DATA FOR THE TASK:

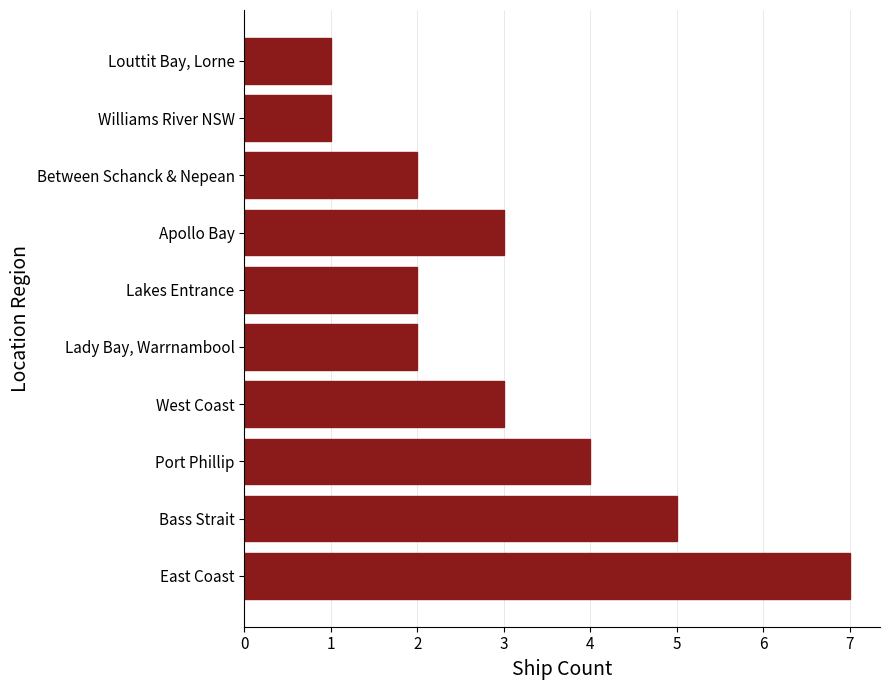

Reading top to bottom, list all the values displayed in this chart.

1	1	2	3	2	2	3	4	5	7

--

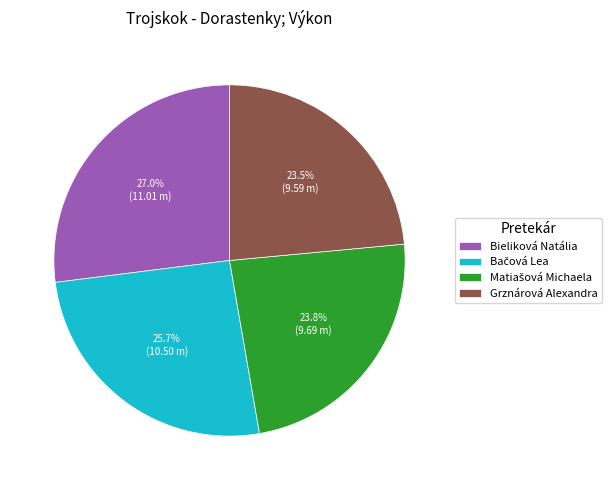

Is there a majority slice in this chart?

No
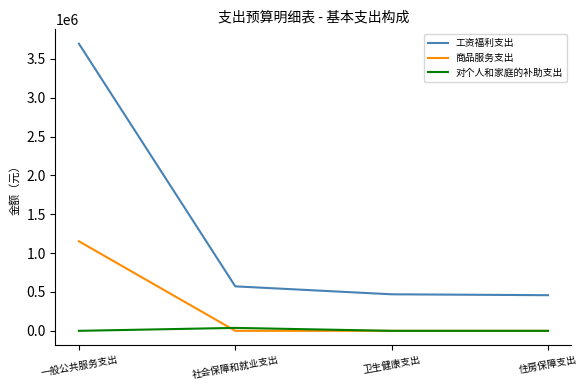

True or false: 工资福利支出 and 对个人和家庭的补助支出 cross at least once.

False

--

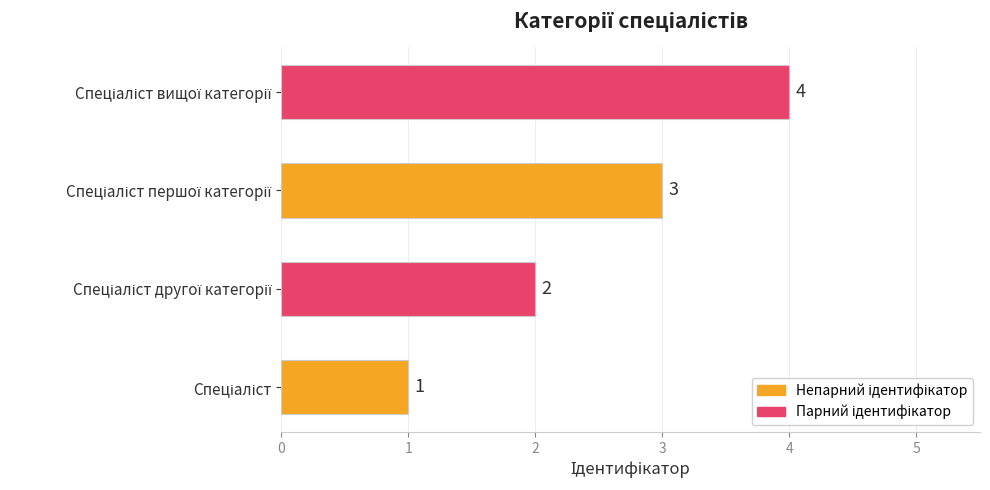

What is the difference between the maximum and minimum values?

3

WORK REQUIRED:
Rewrite the records starting with the line that contains "Is there a majority slice in this chart?" and going on through the line that contains "True or false: 工资福利支出", putting "segment" in place of "slice" and changing nothing else. Leave the pictures out of your answer.

TASK RESULT:
Is there a majority segment in this chart?

No

True or false: 工资福利支出 and 对个人和家庭的补助支出 cross at least once.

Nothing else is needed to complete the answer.